Een werkgever heeft uitsluitend het recht om opnames te maken van door werknemers gevoerde telefoongesprekken als hij voldoet aan alle door de AVG gestelde voorwaarden. Het uitgangspunt is dat het maken van geluidopnames noodzakelijk en proportioneel moet zijn. Voorwaarde is verder dat de werkgever bij het maken van de geluidopnames een gerechtvaardigd belang moet hebben, welke belang niet op minder ingrijpende wijze kan worden gewaarborgd. Voorwaarde is ook dat de werknemer –  en klant – vooraf zijn geïnformeerd over het maken van de geluidsopnames, vooraf daarmee instemmen en dat het voor de werknemer duidelijk moet zijn op welke moment dat opname start en eindigt. Vereist is tevens dat de werkgever zijn werknemers – en de klant – vooraf informeert over het maken van geluidopnames en het daarmee beoogde doel, dat hij de gemaakte geluidopname adequaat beveiligt en de opnamen niet langer dan noodzakelijk mag bewaren voor het doel waarvoor zij zijn gemaakt. Het maken van heimelijke geluidopnames is alleen toegestaan indien er sprake is van uitzonderlijke situaties.

De aanleiding voor werkgever om telefoongesprekken van Bart op te nemen, was dat Bart in de maand september 2021 regelmatig gesprekken voerde buiten kantoor.

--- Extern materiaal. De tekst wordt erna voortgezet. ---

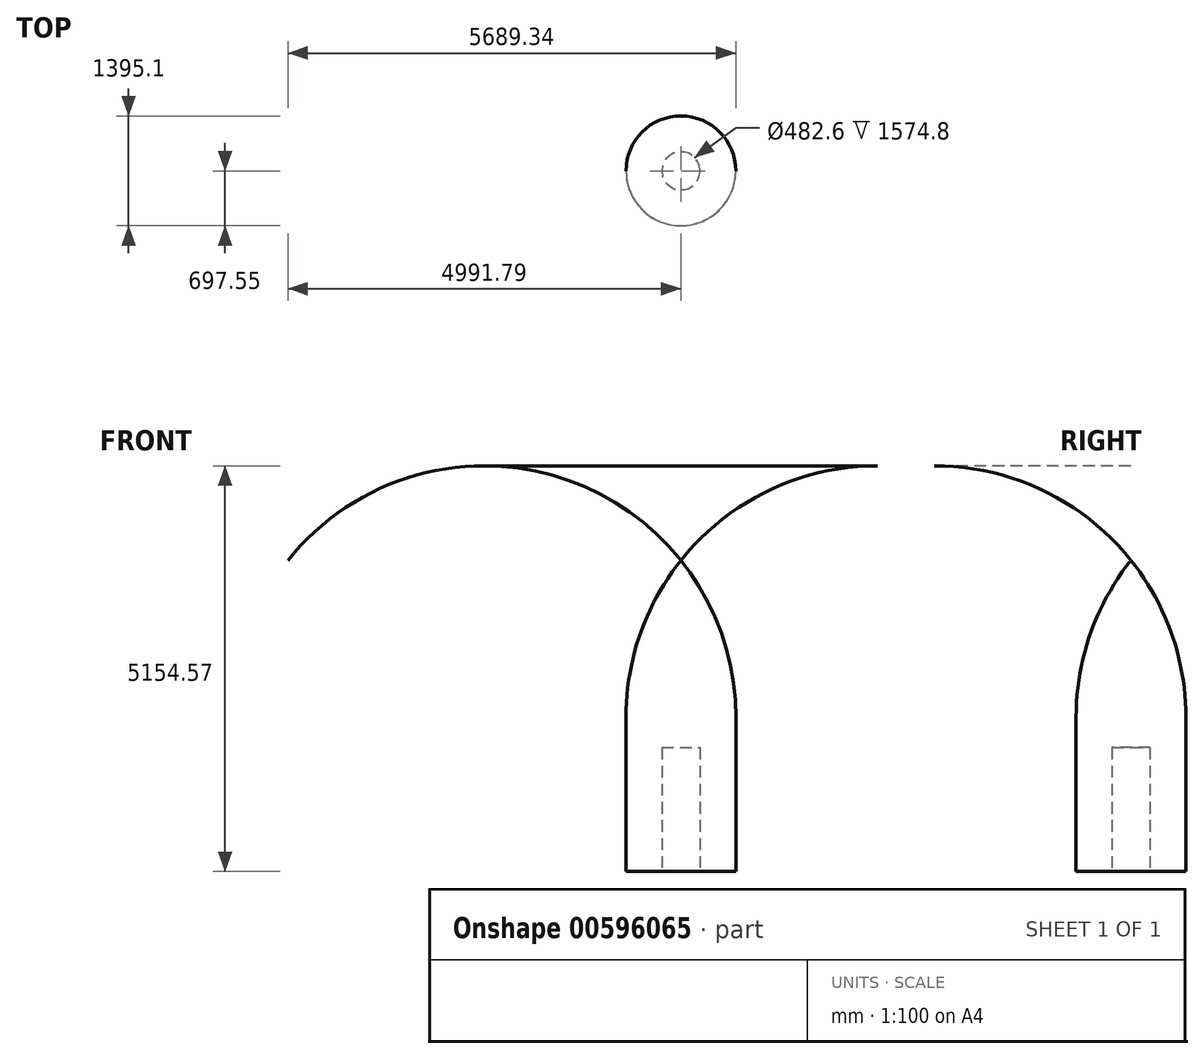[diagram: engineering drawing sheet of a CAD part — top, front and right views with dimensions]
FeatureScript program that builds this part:
annotation { "Feature Type Name" : "Feature", "Feature Type Description" : "" }
export const myFeature = defineFeature(function(context is Context, id is Id, definition is map)
    precondition{}
    {
        {
            var Q0;
            Q0=qCreatedBy(makeId("Right.planeOp"),FACE);
            var sketch = newSketch(context, id + "F0", { "sketchPlane" : qUnion([Q0])});
            skLineSegment(sketch, "E0.bottom", {"start": v(0, 0) * mm, "end": v(697.55, 0) * mm});
            skLineSegment(sketch, "E0.left", {"start": v(0, 0) * mm, "end": v(0, 1961.12) * mm});
            skLineSegment(sketch, "E0.right", {"start": v(697.55, 0) * mm, "end": v(697.55, 1961.12) * mm});
            skLineSegment(sketch, "E1", {"start": v(0, 1961.12) * mm, "end": v(0, 3953.26) * mm});
            skArc(sketch, "E2", {"start": v(697.55, 1961.12) * mm, "mid": v(518.12, 3016.49) * mm, "end": v(0, 3953.26) * mm});
            skLineSegment(sketch, "E3", {"start": v(0, 1574.8) * mm, "end": v(241.3, 1574.8) * mm});
            skLineSegment(sketch, "E4", {"start": v(241.3, 1574.8) * mm, "end": v(241.3, 0) * mm});
            skSolve(sketch);
        }
        {
            var Q0;
            {var subQ1=sQuery(id+"F0.wireOp",EDGE,"E0.right");Q0=makeQuery(id+"F0.imprint","IMPRINT",FACE,{"disambiguationData":[TD([[makeQuery(id+"F0.imprint","IMPRINT",EDGE,{"derivedFrom":subQ1}),1.0]])]});}
            var Q1;
            Q1=sQuery(id+"F0.wireOp",EDGE,"E1");
            revolve(context, id + "F1", {"entities" : qUnion([Q0]), "axis" : qUnion([Q1]), "revolveType" : RevolveType.FULL});
        }
    });
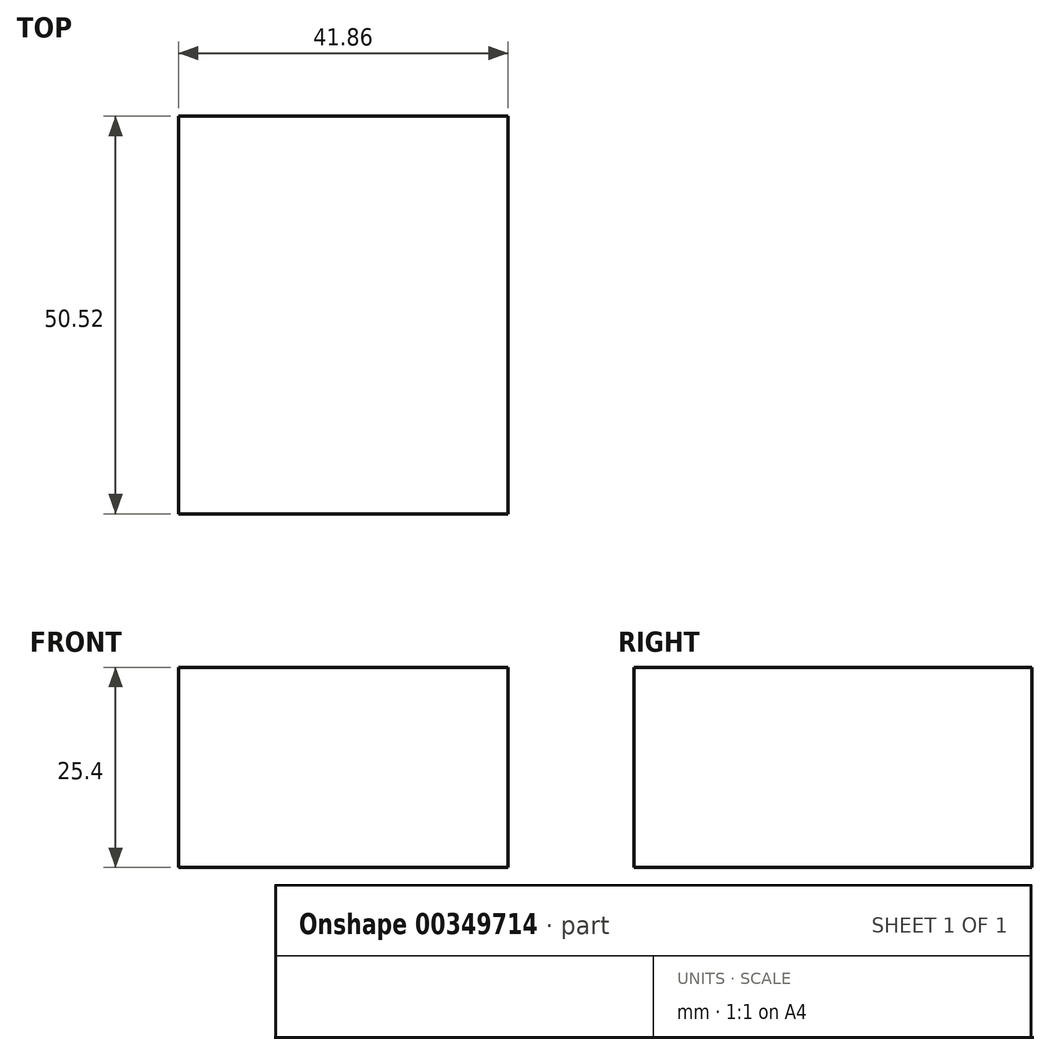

Daardoor was bij werkgever kennelijk de verdenking gerezen dat de werknemer onder werktijd bezig was met (het opstarten van) concurrerende activiteiten. Deze aanleiding is te mager om het heimelijk opnemen van telefoongesprekken te rechtvaardigen. Ook oordeelt de kantonrechter dat werkgever geen gerechtvaardigd belang had bij het maken van de opname. Het bewijs is onrechtmatig verkregen.

Onrechtmatig verkregen bewijs kan bij bijkomende omstandigheden niet worden meegewogen. De kantonrechter oordeelt dat dit aan de orde is. De bijkomende omstandigheden zijn in dit geval dat de verdenking van (het opstarten van) concurrerende activiteiten zeer mager was onderbouwd en dat de werkgever Bart niet eerst heeft aangesproken op zijn gedrag, waardoor een onderzoek niet nodig zou zijn geweest. Uiteindelijk oordeelt de kantonrechter dat het telefoongesprek niet kan worden meegewogen.

Als gevolg daarvan valt het bewijs van de dringende reden weg. Het ontslag op staande voet wordt vernietigd en de arbeidsovereenkomst blijft voortbestaan. Wel ontbindt de kantonrechter de arbeidsovereenkomst. Het is opmerkelijk dat de kantonrechter geen billijke vergoeding toekent aan Bart. De werkgever heeft niet ernstig verwijtbaar gehandeld. Het is de vraag of dat oordeel in hoger beroep stand zou houden.